▶ Tasks to perform
**a)** Using the text on evaluating imputation methods, answer these questions:
(i) On how many data sets were the methods trained and tested?
(ii) In the results table, which method has the highest F1 score, and what is that score?
(iii) According to the text, why does every type of imputation show some very low F1 values?
**b)** Write the next part of the text on evaluating imputation methods, starting after its last sentence.

2.4.3.4 Model evaluation
After previous steps, we have got trained models and test sets. In the final step we evaluate models and imputations methods. For every imputation and algorithm we calculate F1 score expressed by formula \(2\frac{(precision)\cdot(recall)}{precision + recall}\) and accuracy. We chose accuracy as the basic and most popular metric, and F1 which is a better metric for unbalanced sets. A detailed discussion about results in the next section.
2.4.4 Results
After the long and tedious process of data imputation, it is finally time to evaluate our methods of imputation. Methods were trained and tested on 14 data sets and evaluated strictly using 2 methods mentioned earlier. Before score analysis, it is worth mentioning that all algorithms were tested with optimal parameters, so the score should be quite meaningful. The Table 1 below presents average metrics achieved by models, depending on the imputation method. As described earlier, we decided to use two measures of algorithm effectiveness:
- F1 score
- Accuracy
These two measures complement each other well because they allow us to measure well the effectiveness of our imputations and algorithms, on both balanced and unbalanced sets.
Method | Accuracy | F1 |
---|---|---|
softImpute | 0.86 | 0.75 |
mice | 0.85 | 0.75 |
missForest | 0.85 | 0.74 |
VIM | 0.85 | 0.76 |
median | 0.83 | 0.75 |
missmda | 0.82 | 0.80 |
Our experiment did not find out the best imputation algorithm, but we can derive some interesting conclusions from it. First of all, we can think about the median/mode imputation as kind of baseline method. Surprisingly it seems to perform quite well, among the others, often quite sophisticated methods. ML models based on it achieved over 80% of accuracy on average. However, it is hard to decide whether it is a high score or not, because we are only able to compare algorithms between the others. To say anything more meaningful about our methods we shall look at the distribution of the scores to make a better analysis of performance.
2.4.4.0.1 Distributions of scores
Taking a brief look at the distributions of accuracy score (Figure 1), it seems quite unclear which algorithm performs the best. All medians seem to be approximately on the same level and also the first and third quartile, of almost all scores distributions, have the same value. Only missMDA is a bit lower than the others, but this is too early to derive any conclusions.
F1 scores (Figure 2) give us much more information. The first thing that becomes apparent after looking at that plot is the fact that we do have some very low values for every type of imputation. However, this is simply because some of our data sets were very small, saw neither of our algorithms was able to achieve recall above 0. Besides from that, once again scores of all algorithms were quite close to each other. It is also worth noting that not all algorithms managed to perform imputations on all data sets. For this reason, the analysis of only the means and distributions alone may not be fully objective. To create a fair comparison, we decided to use two different methods of comparing and classifying these algorithms, so that we will be able to choose our winner.
2.4.4.1 Median/mode baseline score
To begin with, we decided to treat the median/mode as the basic form of imputation and we will compare it to all other methods. As a single measure of models, we understand the average F1 score made by all models on the specific imputation result. As a measure of imputation method, we calculate difference between measure of models on its result to measure on mode/median result. Table below presents how much the average measure calculated for every imputation method differed from the median/mode.

▶ Given material
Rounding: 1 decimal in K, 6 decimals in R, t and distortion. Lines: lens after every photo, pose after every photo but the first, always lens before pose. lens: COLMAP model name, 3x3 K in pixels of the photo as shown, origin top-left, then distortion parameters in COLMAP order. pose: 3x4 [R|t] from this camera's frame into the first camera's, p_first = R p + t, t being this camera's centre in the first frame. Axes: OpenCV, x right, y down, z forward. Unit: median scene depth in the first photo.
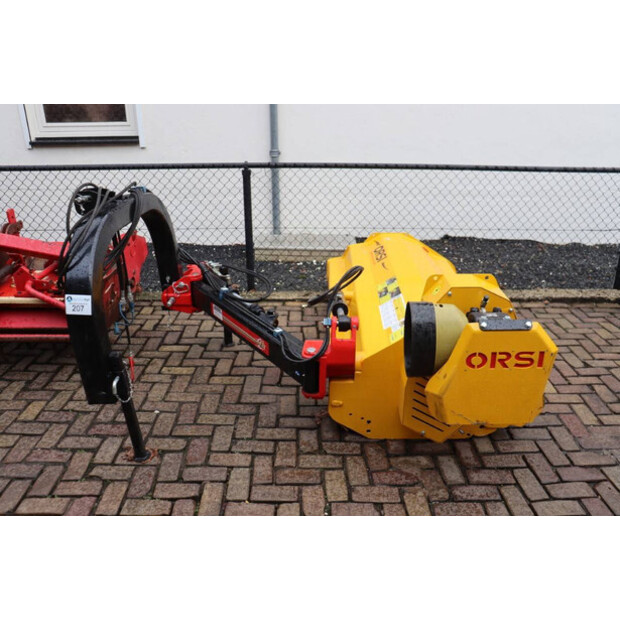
lens RADIAL K [[542.1, 0, 310.0], [0, 542.1, 310.0], [0, 0, 1]] dist [-0.100133, 0.106363]
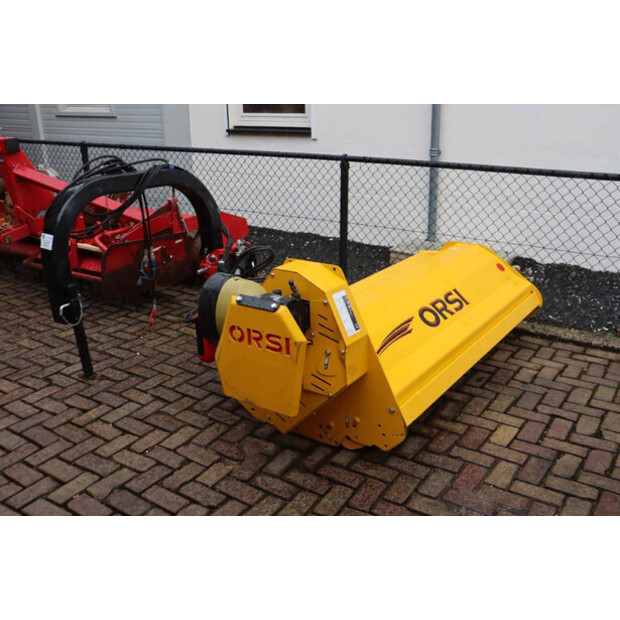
lens RADIAL K [[639.2, 0, 310.1], [0, 639.2, 290.0], [0, 0, 1]] dist [-0.023625, 0.004247]
pose [[0.825241, 0.161725, -0.541131, 0.674644], [-0.203336, 0.978952, -0.017519, 0.001995], [0.526908, 0.124489, 0.840756, 0.010641]]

▶ Task-by-task answers
**a)**
(i) 14 data sets.
(ii) missmda, with an F1 score of 0.80.
(iii) Some of the data sets were very small, so no algorithm achieved recall above 0 on them.

**b)**
Method | score |
---|---|
softImpute | 0.02 |
missForest | 0.01 |
mice | -0.02 |
missmda | -0.11 |
VIM | -0.11 |
Results achieved here (Table 2) are quite surprising. First of all the maximum gain in F1 score is only 0.02 and it is achieved by softImpute. But what can bewilder the most is the fact that only 2 out of 5 algorithms managed to perform better than the median/mode. Score achieved by SoftImpute may be in some way caused by the fact, that it is using mode imputation for categorical variables. For some data sets its imputation becomes very similar to mode/median, if there are many more categorical variables than numeric ones. These scores can raise questions about the whole purpose of using sophisticated algorithms, but of course, we are unable to say anything harsh about them yet. We can definitely note that we need to be we careful while using these algorithms, because they may lead to huge loss in scores, even up to -0.11, as here it is shown with missMDA. It is worth noting the order of the algorithms here, as we will use another method to compare the scores.
2.4.4.2 Second approach
As a second approach, for each data set we decided to rank imputation methods according to the models scores, and then award points for each place. As a score of models for imputation method on the given data set, we understand as before the average F1 score made by all models on the imputation result. The best rank is 1 and it is given to the imputation method which had the highest average of models’ F1 scores. As a result, we sum up all of the points and the final score is the sum of the points across all data sets. Of course, the method with the lowest amount of points wins. This approach allows us to give the worse (highest) rank for the imputation methods which failed on a specific set and compare them fairly to others.
Method | Score |
---|---|
softImpute | 38 |
median | 39 |
missForest | 48 |
mice | 49 |
VIM | 58 |
missmda | 69 |
Scores achieved here (Table 3) resemble these achieved before. The order is not the same, but the winner remains the same. Once again median/mode imputation managed to perform very well, outperforming many complicated algorithms. We can say that our scores are stable, so conclusions taken from these scores can be taken seriously.
2.4.4.3 Times
As a final tool of comparing algorithms, we decided to compare times of imputation. Obviously, even the algorithm with the best score, but with awful imputation time is considered useless, so this is important to take that factor to final evaluation.
As we can see (Figure 3) times of imputations made by each algorithm can vary heavily. There is no point in creating rankings like we did to analyze scores achieved by algorithms, but it is simply worth noting that our previous winner - softImpute is very quick, its plot looks the same as the median/mode plot, which is quite an achievement. On the other side, there is Mice, which times can reach very high values.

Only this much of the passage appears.